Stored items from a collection
BEGIN

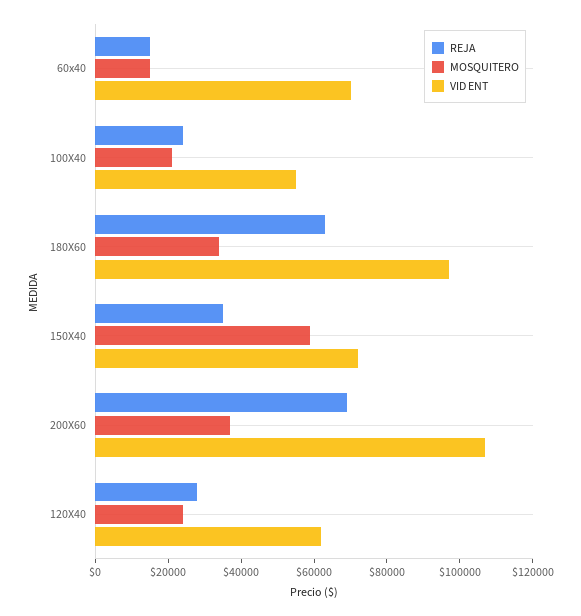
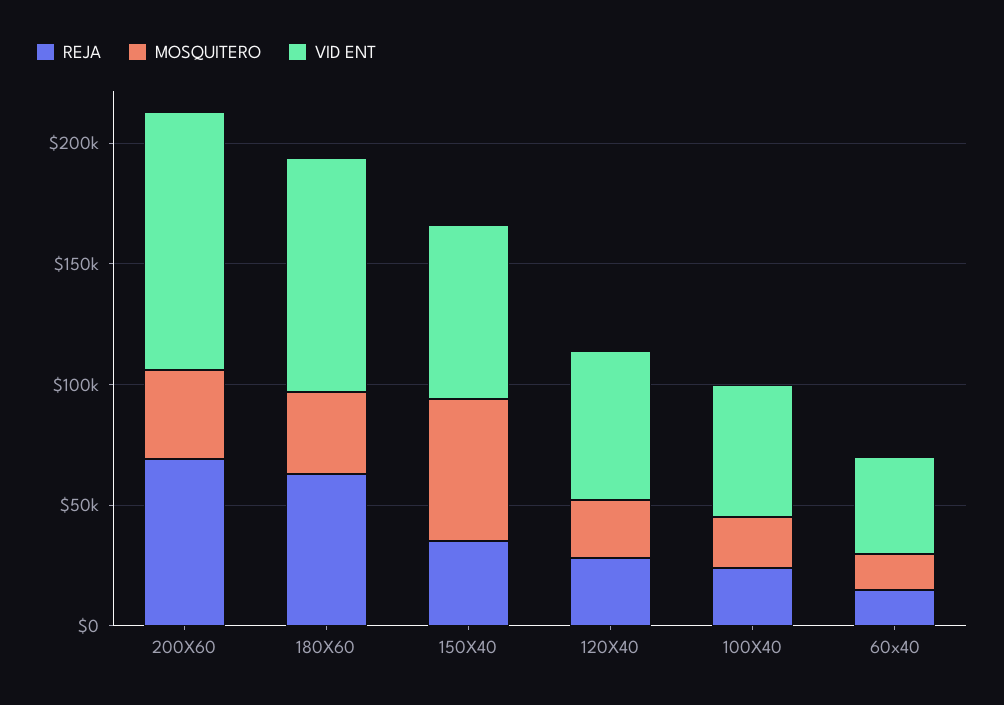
VID ENT, 60x40: 70000 -> 40000

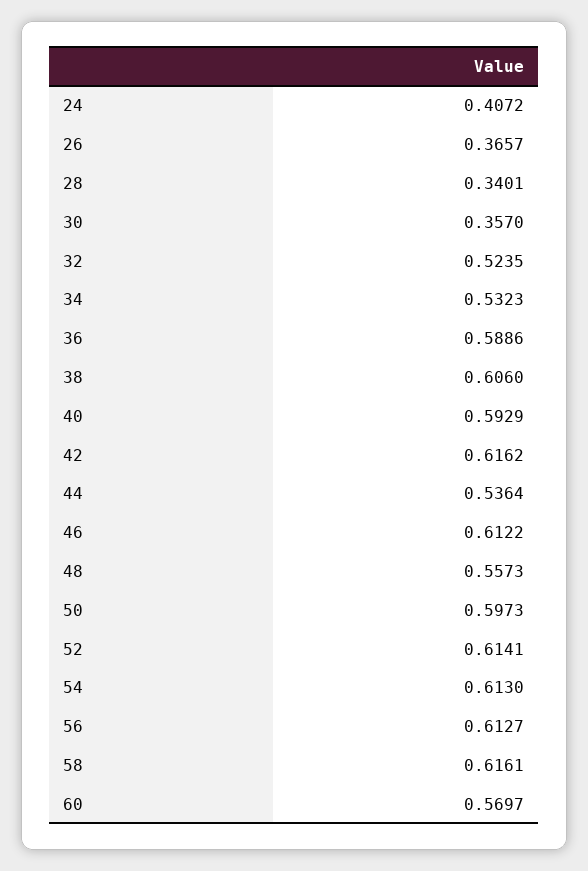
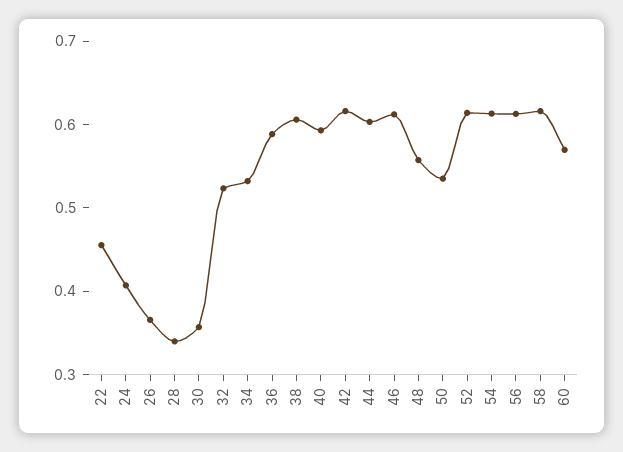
44: 0.5364 -> 0.6
50: 0.5973 -> 0.54
22: none -> 0.46

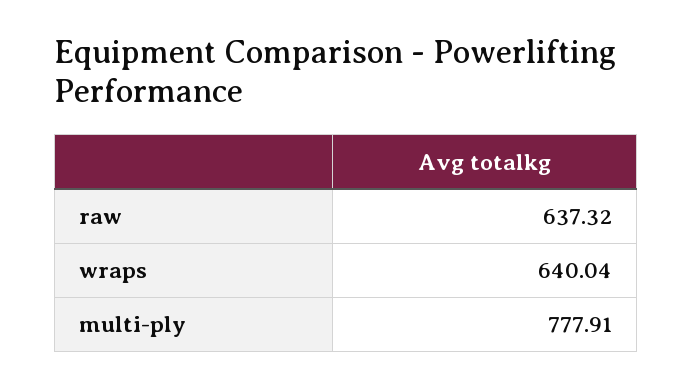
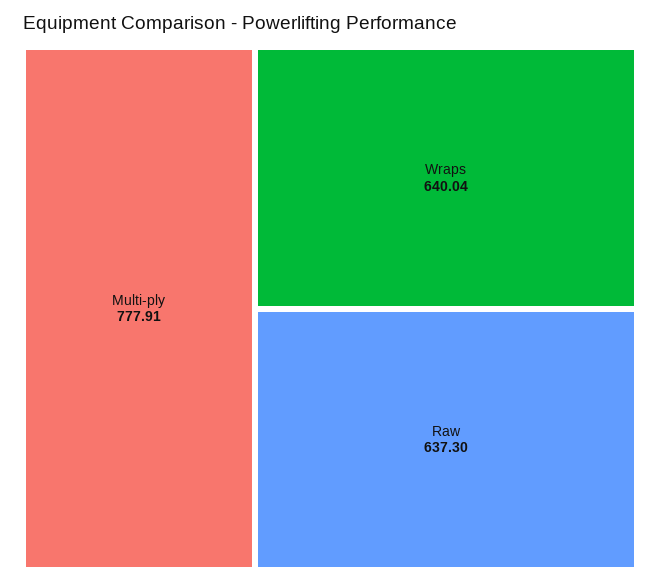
raw: 637.32 -> 637.3

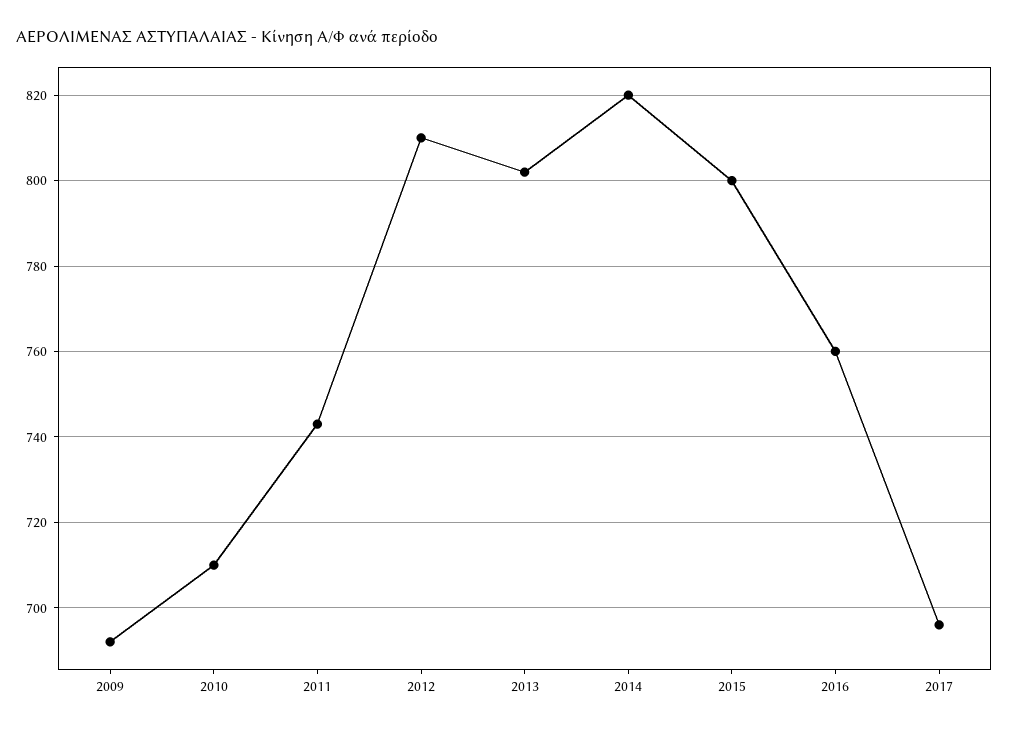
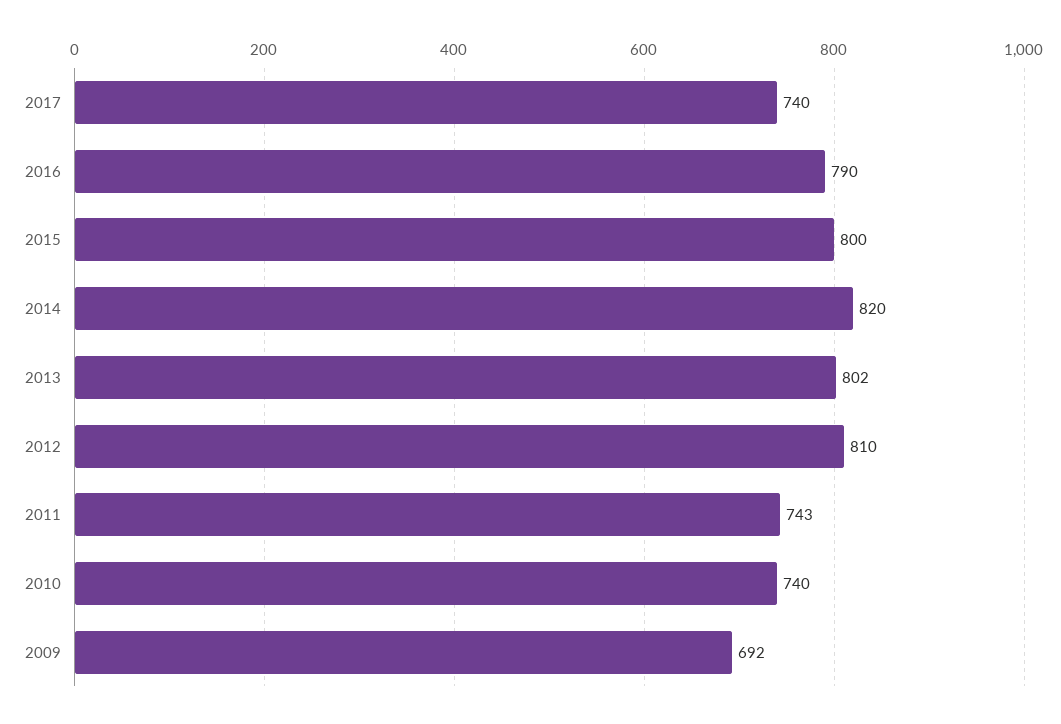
2010: 710 -> 740
2016: 760 -> 790
2017: 695 -> 740

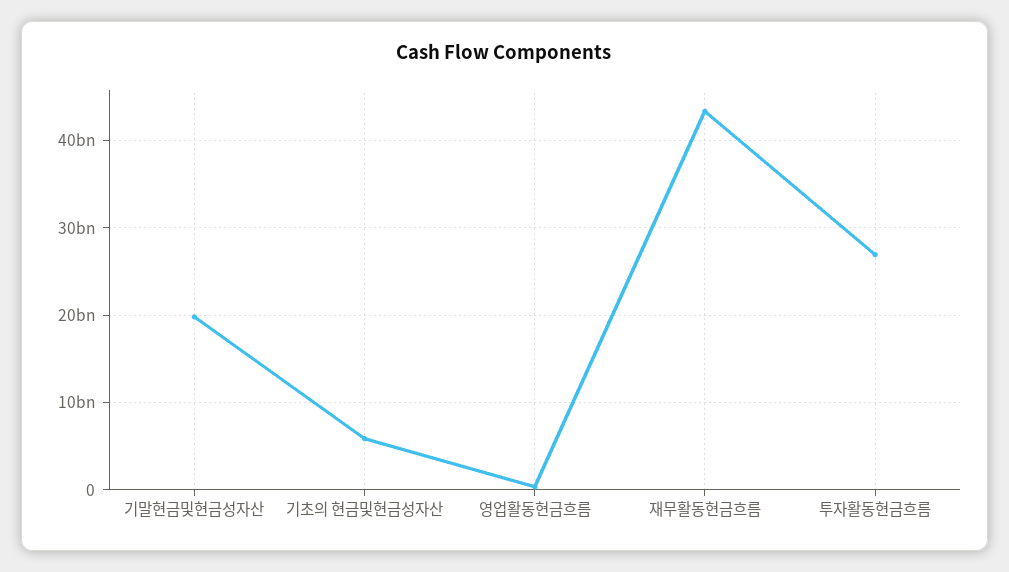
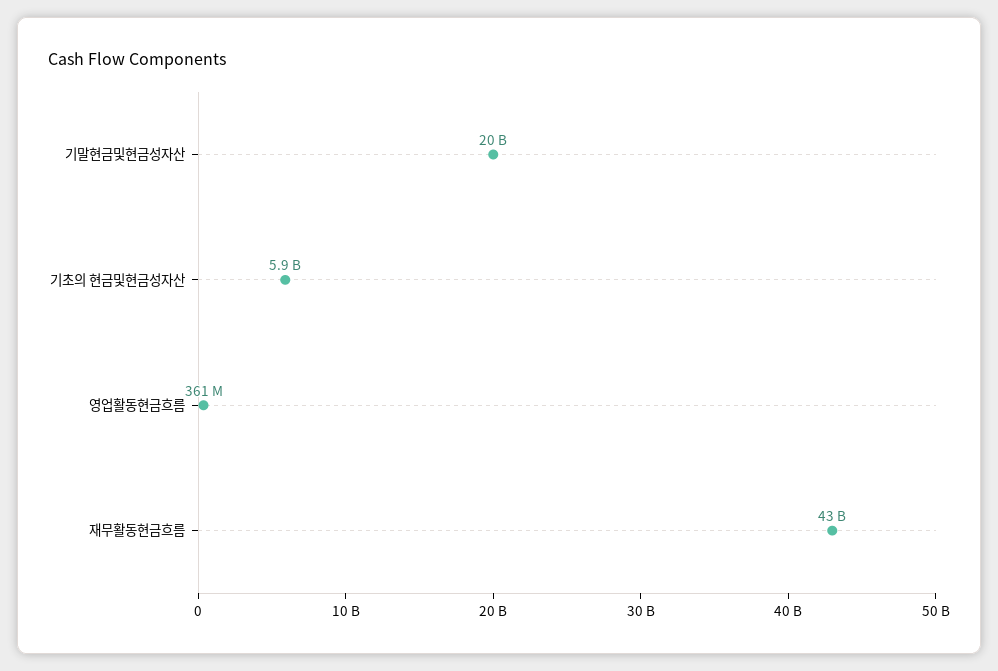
투자활동현금흐름: 27000000000 -> none

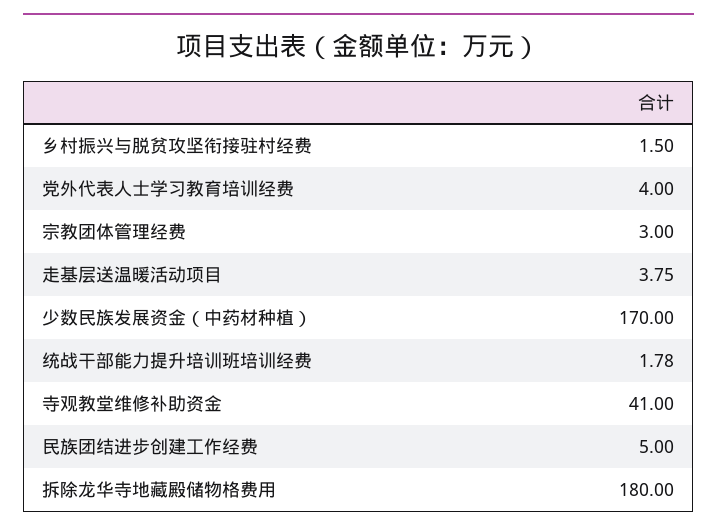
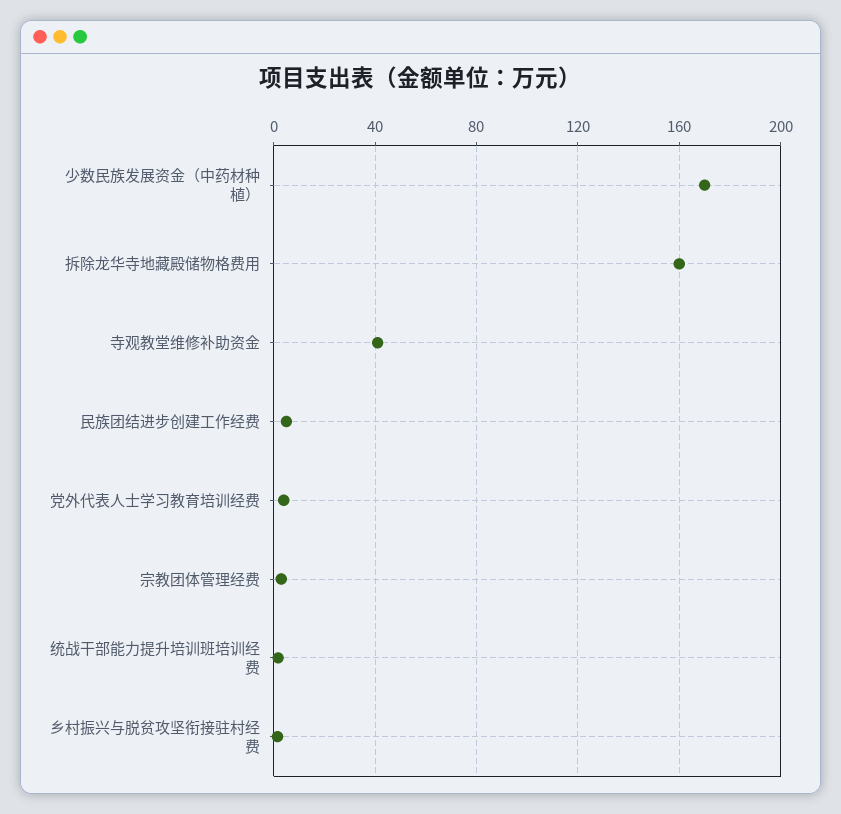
走基层送温暖活动项目: 3.75 -> none
拆除龙华寺地藏殿储物格费用: 180 -> 160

END

Once you find the line that contains "44: 0.5364 -> 0.6", reproduce it and every line after it through the end of the entries above, exactly as written, with no pictures.

44: 0.5364 -> 0.6
50: 0.5973 -> 0.54
22: none -> 0.46

raw: 637.32 -> 637.3

2010: 710 -> 740
2016: 760 -> 790
2017: 695 -> 740

투자활동현금흐름: 27000000000 -> none

走基层送温暖活动项目: 3.75 -> none
拆除龙华寺地藏殿储物格费用: 180 -> 160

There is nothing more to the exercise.